• 小課題 1: 記録のうち、「family: Accipitridae」を含む行から「scientific name: Polygonia interrogationis」を含む行まで(両端の行も含む)を一字一句そのまま書き写してもらえますか?

• 抜粋文:
┄┄┄┄┄┄

本丸背後の大堀切
今川氏時代には駿府防衛の支城、武田氏時代には武田水軍拠点の城
別名
用宗城
所在地
静岡県静岡市駿河区用宗城山町
【行き方】
JR用宗駅の北西にある小高い丘が城址。持舟城へは、山麓にある浅間神社(東海道線用宗駅から北西側の線路沿いに静岡方面へ150mほど行った所)の脇の道(舗装された農道)から登る。駐車場は用宗駅の線路の反対側(北西)にある大雲寺の駐車場を借りた。
形状
海城、平山城(標高約70m、比高約65m)
現状・遺構
現状:山林、畑地
遺構等:曲輪、空堀、土塁、井戸、石碑
満足度
★★☆☆☆
訪城日
2007/04/14
歴史等
持舟城は、今川氏の時代には、駿府館を守る支城の一つとして、丸子城・愛宕山城(茶臼山城)と共に重視されていた。用宗郷に所領を持っていた今川氏の重臣の一人、一宮元実というものがいるが、持舟城の城主だったという所伝はない。
後、武田氏の支城となり、武田水軍の拠点の城として位置づけられ、水軍の将・向井伊賀守正重が守っていた。
天正7年(1579)9月、徳川家康が攻撃し守将の三浦義鏡、向井伊賀守ら30余名の将兵が討ち死にした。翌天正8年(1580)、武田勝頼が奪い返し、朝比奈氏秀(朝比奈信置)が守っていた。しかし天正10年(1582)徳川軍は再びこれを攻撃し、守将氏秀は守りきれず降伏し(信置は庵原山城へ退却し)、以後、持舟城は廃城となった。
向井一族は、伊勢国尾鷲の豪族で、水軍の指導者として今川氏に迎えられた。ここが武田氏が領有するようになっても、向井一族は武田水軍の指導者として港を新しく開いた。この時から「持舟」の名が生まれ、駅名になった。
用宗駅構内は、往時、軍船の船溜りのあった所とされる。

┄┄┄┄┄┄

• 小課題 2: 持舟城についての文章を、最後の文の後から書き継いでもらえますか?

[データセット項目]
┄┄┄┄┄┄

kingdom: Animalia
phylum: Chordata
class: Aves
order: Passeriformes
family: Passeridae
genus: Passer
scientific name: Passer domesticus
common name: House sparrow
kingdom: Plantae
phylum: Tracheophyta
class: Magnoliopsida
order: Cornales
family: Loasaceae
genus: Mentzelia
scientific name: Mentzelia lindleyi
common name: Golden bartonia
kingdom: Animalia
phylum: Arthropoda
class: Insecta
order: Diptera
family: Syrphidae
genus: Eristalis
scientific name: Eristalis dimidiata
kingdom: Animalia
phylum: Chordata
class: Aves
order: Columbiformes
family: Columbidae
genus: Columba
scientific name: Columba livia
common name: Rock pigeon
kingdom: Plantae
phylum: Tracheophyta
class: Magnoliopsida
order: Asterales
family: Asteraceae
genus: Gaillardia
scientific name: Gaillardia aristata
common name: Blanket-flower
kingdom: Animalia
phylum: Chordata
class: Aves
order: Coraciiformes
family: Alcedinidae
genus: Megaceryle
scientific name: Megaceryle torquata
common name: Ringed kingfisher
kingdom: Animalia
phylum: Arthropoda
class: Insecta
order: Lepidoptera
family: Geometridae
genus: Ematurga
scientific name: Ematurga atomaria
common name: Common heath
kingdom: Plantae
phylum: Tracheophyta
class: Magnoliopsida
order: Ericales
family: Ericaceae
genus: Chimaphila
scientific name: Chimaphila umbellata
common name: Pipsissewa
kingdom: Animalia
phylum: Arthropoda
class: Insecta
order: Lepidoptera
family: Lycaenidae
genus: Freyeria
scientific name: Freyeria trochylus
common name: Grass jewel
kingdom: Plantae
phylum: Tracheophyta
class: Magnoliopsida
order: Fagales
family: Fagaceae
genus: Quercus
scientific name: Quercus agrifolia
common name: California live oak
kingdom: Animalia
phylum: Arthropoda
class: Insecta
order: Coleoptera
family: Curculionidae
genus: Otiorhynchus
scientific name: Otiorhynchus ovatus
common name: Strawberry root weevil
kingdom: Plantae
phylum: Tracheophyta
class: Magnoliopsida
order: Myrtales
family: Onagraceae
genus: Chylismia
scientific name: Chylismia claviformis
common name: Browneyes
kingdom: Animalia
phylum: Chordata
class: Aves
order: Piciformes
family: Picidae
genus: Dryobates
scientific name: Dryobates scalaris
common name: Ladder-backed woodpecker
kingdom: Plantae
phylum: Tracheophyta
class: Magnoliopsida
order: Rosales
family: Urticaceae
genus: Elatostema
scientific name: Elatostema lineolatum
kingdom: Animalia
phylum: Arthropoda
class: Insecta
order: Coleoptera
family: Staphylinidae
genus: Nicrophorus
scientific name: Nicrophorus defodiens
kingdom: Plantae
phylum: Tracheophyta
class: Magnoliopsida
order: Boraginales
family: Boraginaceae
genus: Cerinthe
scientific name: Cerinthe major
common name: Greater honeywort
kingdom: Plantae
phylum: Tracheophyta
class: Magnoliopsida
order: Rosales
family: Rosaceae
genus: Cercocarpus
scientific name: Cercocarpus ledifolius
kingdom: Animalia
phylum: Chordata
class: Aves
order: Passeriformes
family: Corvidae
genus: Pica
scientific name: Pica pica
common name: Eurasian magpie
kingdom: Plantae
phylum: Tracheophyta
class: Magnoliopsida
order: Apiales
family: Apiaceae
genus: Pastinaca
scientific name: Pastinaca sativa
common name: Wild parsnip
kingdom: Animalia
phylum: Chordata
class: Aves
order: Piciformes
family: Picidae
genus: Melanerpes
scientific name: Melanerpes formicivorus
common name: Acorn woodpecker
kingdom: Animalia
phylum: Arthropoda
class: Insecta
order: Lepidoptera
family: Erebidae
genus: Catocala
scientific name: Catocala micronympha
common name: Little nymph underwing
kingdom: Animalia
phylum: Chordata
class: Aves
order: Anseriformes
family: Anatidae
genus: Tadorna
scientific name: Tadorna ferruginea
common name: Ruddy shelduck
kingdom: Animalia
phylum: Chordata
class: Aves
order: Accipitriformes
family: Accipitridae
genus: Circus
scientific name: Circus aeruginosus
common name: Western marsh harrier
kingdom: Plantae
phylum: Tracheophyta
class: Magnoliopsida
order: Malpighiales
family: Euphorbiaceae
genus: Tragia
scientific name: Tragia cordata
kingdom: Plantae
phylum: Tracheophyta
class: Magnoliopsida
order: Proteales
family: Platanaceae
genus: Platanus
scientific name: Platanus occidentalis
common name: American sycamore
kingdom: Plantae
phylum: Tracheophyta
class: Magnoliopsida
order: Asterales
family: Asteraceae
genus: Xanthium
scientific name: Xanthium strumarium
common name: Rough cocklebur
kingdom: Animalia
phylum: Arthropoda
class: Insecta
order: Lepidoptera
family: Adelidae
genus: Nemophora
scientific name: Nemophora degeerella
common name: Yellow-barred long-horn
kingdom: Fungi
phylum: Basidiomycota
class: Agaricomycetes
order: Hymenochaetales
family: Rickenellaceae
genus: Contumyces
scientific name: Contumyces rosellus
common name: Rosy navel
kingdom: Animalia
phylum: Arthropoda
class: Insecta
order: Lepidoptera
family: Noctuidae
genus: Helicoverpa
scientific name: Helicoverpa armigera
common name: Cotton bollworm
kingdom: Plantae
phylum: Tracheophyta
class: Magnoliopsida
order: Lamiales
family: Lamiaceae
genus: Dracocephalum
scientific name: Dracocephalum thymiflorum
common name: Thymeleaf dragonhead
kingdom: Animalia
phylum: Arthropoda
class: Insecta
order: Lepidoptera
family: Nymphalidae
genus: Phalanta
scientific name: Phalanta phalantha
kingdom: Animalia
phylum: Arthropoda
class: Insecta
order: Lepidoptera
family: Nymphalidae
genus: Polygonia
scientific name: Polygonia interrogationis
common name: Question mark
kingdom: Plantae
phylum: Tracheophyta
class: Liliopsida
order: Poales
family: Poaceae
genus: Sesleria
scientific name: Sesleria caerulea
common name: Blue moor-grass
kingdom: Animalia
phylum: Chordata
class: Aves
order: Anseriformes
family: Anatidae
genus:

┄┄┄┄┄┄

• 課題の結果 1:
family: Accipitridae
genus: Circus
scientific name: Circus aeruginosus
common name: Western marsh harrier
kingdom: Plantae
phylum: Tracheophyta
class: Magnoliopsida
order: Malpighiales
family: Euphorbiaceae
genus: Tragia
scientific name: Tragia cordata
kingdom: Plantae
phylum: Tracheophyta
class: Magnoliopsida
order: Proteales
family: Platanaceae
genus: Platanus
scientific name: Platanus occidentalis
common name: American sycamore
kingdom: Plantae
phylum: Tracheophyta
class: Magnoliopsida
order: Asterales
family: Asteraceae
genus: Xanthium
scientific name: Xanthium strumarium
common name: Rough cocklebur
kingdom: Animalia
phylum: Arthropoda
class: Insecta
order: Lepidoptera
family: Adelidae
genus: Nemophora
scientific name: Nemophora degeerella
common name: Yellow-barred long-horn
kingdom: Fungi
phylum: Basidiomycota
class: Agaricomycetes
order: Hymenochaetales
family: Rickenellaceae
genus: Contumyces
scientific name: Contumyces rosellus
common name: Rosy navel
kingdom: Animalia
phylum: Arthropoda
class: Insecta
order: Lepidoptera
family: Noctuidae
genus: Helicoverpa
scientific name: Helicoverpa armigera
common name: Cotton bollworm
kingdom: Plantae
phylum: Tracheophyta
class: Magnoliopsida
order: Lamiales
family: Lamiaceae
genus: Dracocephalum
scientific name: Dracocephalum thymiflorum
common name: Thymeleaf dragonhead
kingdom: Animalia
phylum: Arthropoda
class: Insecta
order: Lepidoptera
family: Nymphalidae
genus: Phalanta
scientific name: Phalanta phalantha
kingdom: Animalia
phylum: Arthropoda
class: Insecta
order: Lepidoptera
family: Nymphalidae
genus: Polygonia
scientific name: Polygonia interrogationis

• 課題の結果 2:
尚、向井伊賀守正重の嫡子正綱は、後に徳川氏に仕え徳川水軍として大いに活躍したようで、隆慶一郎氏は、小説『見知らぬ海へ』で正綱を主人公としてその活躍ぶりを描いている。非常に痛快なお薦めの本である。
『「静岡県古城めぐり(静岡新聞社刊)」、「サイト・静岡見て歩き・持舟城跡」参照』
現況・登城記・感想等
持舟城へは、山麓にある浅間神社の脇の道から登り、途中で本丸への登城道に入る。本丸には山麓から7~8分ほどで辿り着く。
本丸は東西が50m、南北が20mほどの長方形で、かつて建っていた城山観音堂の廃屋が残り、その側に城址碑がある。
本丸の北及び西の崖下には帯曲輪跡があり、廃寺の裏側に回ると、深さ5m、幅(上部)10mほどの大堀切がある。堀切の向こう側は二の丸である。堀底の隅にはかなり大きな井戸跡が残っているが、金網で囲まれていて入ることが出来ない。この辺りが、この城跡として最大の見所であろう。
しかい、当城跡で一番の魅力は、本丸跡からの眺望であろう。眼下には東名高速道路とJRの線路が走り、その向こうには静岡市街、更に奥には富士山の雄大な姿を見ることが出来る。一方、右方面には、日本平が見え、さらに右に目を向けると、眼下に用宗の町並みと、その向こうに青々と光り輝く駿河湾が見え、さらにその奥には霞んではいるものの、伊豆半島が見える。しばらく、その景色に見入ってしまった。
(2007/04/14登城して)
ギャラリー
登城道
持舟城へは、山麓にある浅間神社(東海道線用宗駅から北西側の線路沿いに静岡方面へ150mほど行った所)の脇のつまらない道(舗装された農道)から登る。この道は農協の許可なく車で通ることが出来ない。尤も、車で登っても、駐車出来るところがないが。途中、「汐見坂」という石碑があった。
この辺りですでにかなり眺望が良い。確かに、この坂からなら、潮の流れがよく分かるだろう。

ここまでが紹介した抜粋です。